* _REQUIRED WORK_: Please list every line of the records below that contains the string "image".
*** DATASET ENTRIES ***
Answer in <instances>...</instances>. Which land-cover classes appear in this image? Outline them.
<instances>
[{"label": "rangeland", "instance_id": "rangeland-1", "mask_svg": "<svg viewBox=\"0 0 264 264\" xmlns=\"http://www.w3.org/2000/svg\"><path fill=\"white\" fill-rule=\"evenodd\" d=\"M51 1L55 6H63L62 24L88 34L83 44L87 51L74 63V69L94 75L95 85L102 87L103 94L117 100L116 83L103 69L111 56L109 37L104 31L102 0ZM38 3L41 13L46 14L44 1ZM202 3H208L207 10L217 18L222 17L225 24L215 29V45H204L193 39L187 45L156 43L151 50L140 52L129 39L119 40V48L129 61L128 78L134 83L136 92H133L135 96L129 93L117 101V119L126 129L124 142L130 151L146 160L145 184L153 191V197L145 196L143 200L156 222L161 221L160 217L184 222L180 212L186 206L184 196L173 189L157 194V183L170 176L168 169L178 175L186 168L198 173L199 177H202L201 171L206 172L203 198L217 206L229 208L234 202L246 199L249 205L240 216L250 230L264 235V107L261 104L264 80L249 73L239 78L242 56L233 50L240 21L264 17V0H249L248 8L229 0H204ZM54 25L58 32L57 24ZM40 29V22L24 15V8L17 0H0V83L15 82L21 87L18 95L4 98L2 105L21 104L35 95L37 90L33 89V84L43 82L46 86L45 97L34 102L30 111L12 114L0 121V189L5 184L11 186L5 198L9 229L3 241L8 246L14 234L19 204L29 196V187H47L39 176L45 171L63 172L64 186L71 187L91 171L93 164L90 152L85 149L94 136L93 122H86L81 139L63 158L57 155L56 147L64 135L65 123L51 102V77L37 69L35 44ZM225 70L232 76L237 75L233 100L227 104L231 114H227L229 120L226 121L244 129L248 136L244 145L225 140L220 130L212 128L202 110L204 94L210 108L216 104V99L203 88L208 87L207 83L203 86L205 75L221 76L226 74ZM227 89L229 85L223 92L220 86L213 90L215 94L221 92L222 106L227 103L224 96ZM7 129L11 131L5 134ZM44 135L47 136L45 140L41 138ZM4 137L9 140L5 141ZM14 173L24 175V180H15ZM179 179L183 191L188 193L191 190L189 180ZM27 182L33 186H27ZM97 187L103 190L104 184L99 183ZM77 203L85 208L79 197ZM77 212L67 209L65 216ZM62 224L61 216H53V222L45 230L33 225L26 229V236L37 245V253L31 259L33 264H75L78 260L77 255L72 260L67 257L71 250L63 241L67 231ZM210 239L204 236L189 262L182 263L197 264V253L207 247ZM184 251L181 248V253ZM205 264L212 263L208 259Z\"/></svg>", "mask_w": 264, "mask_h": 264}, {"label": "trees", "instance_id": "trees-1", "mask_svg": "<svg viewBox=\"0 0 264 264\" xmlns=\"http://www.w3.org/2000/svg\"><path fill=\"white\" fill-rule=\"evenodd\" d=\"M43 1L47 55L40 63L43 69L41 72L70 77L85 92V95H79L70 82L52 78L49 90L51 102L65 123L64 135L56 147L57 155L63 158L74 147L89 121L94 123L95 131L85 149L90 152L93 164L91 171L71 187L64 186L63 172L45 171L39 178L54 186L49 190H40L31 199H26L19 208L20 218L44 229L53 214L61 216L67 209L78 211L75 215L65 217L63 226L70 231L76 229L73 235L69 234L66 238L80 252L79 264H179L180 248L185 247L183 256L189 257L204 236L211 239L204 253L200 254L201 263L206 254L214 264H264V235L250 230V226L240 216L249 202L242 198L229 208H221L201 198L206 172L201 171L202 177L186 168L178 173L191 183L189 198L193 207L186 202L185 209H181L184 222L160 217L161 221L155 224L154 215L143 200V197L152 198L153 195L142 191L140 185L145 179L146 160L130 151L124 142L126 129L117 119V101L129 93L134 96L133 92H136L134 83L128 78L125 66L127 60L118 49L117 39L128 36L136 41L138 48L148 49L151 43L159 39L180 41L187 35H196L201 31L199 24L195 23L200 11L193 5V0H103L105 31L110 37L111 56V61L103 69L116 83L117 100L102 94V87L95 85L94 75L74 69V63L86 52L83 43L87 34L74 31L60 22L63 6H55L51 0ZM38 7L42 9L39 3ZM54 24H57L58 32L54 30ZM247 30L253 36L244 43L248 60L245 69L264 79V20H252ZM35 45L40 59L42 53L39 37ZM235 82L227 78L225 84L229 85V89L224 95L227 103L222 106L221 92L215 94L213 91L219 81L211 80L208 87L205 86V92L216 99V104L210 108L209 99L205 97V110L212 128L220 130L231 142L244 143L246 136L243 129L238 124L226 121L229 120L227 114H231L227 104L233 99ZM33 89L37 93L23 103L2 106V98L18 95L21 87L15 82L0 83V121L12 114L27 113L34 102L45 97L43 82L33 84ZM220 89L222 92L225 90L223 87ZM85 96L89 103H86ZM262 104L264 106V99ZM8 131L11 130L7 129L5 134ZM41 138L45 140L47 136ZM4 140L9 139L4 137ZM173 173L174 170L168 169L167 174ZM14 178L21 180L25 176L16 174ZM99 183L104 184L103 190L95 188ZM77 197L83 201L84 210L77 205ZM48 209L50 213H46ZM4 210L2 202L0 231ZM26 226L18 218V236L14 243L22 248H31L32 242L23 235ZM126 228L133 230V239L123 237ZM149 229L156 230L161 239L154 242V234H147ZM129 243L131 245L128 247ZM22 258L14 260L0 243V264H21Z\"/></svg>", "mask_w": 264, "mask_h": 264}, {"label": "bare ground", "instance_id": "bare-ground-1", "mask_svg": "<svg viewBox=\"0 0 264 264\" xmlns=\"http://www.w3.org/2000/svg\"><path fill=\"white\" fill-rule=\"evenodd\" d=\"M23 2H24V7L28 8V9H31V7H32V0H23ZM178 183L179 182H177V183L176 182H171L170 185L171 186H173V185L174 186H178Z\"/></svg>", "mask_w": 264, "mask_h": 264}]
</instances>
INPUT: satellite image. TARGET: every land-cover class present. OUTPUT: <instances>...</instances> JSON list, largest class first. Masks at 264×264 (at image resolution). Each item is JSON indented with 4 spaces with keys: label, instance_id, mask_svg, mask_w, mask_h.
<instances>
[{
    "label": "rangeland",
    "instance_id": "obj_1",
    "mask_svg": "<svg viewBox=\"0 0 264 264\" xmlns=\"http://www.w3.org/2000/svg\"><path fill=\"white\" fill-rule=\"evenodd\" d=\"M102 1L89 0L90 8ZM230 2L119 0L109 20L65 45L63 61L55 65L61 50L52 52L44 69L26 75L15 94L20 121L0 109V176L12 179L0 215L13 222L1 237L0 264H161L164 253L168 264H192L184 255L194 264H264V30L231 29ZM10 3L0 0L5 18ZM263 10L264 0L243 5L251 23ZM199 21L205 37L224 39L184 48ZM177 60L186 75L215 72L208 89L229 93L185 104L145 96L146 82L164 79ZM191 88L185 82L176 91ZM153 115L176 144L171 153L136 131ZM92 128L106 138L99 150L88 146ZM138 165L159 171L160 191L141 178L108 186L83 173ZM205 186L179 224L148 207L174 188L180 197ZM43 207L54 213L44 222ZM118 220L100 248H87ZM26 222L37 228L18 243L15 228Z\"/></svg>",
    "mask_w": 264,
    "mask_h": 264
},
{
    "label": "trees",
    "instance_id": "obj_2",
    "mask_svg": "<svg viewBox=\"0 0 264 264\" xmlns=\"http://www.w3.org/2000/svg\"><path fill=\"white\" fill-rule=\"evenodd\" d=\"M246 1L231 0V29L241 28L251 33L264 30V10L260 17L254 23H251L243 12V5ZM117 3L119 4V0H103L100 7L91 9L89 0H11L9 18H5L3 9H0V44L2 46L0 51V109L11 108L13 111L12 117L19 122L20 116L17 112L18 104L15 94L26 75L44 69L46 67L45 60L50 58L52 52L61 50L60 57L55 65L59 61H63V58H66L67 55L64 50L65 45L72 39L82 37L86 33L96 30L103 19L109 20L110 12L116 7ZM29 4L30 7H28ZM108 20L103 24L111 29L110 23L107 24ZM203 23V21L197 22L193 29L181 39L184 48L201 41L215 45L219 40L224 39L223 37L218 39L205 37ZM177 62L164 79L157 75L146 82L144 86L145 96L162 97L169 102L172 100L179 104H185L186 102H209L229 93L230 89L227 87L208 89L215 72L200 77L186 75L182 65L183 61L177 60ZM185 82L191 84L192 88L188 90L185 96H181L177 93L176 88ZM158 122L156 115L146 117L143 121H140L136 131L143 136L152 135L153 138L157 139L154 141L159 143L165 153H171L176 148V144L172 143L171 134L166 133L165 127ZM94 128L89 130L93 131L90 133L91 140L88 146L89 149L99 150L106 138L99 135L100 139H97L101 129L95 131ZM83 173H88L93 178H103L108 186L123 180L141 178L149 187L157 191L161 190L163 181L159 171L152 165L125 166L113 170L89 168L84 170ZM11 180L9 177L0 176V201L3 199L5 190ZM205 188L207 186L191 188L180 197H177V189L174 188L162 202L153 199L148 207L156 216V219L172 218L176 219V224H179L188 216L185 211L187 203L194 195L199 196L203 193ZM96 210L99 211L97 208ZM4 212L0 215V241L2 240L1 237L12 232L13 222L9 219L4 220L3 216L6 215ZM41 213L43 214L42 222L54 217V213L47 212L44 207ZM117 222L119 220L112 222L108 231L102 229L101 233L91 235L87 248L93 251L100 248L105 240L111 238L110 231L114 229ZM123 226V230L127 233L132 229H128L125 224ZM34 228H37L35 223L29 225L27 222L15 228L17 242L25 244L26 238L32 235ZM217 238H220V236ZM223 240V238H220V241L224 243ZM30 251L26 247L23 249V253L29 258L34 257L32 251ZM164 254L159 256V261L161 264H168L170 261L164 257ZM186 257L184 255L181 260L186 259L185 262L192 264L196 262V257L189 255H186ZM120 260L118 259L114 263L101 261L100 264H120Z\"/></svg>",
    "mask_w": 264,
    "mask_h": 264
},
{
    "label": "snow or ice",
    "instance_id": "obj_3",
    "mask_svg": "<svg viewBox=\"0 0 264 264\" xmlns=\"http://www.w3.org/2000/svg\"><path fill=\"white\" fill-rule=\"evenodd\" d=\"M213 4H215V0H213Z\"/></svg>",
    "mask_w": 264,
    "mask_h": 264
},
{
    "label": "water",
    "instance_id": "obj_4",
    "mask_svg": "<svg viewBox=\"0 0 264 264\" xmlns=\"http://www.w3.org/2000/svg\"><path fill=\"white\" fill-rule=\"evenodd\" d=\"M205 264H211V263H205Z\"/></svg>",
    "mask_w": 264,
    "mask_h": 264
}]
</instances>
***
* _RESPONSE_:
Answer in <instances>...</instances>. Which land-cover classes appear in this image? Outline them.
INPUT: satellite image. TARGET: every land-cover class present. OUTPUT: <instances>...</instances> JSON list, largest class first. Masks at 264×264 (at image resolution). Each item is JSON indented with 4 spaces with keys: label, instance_id, mask_svg, mask_w, mask_h.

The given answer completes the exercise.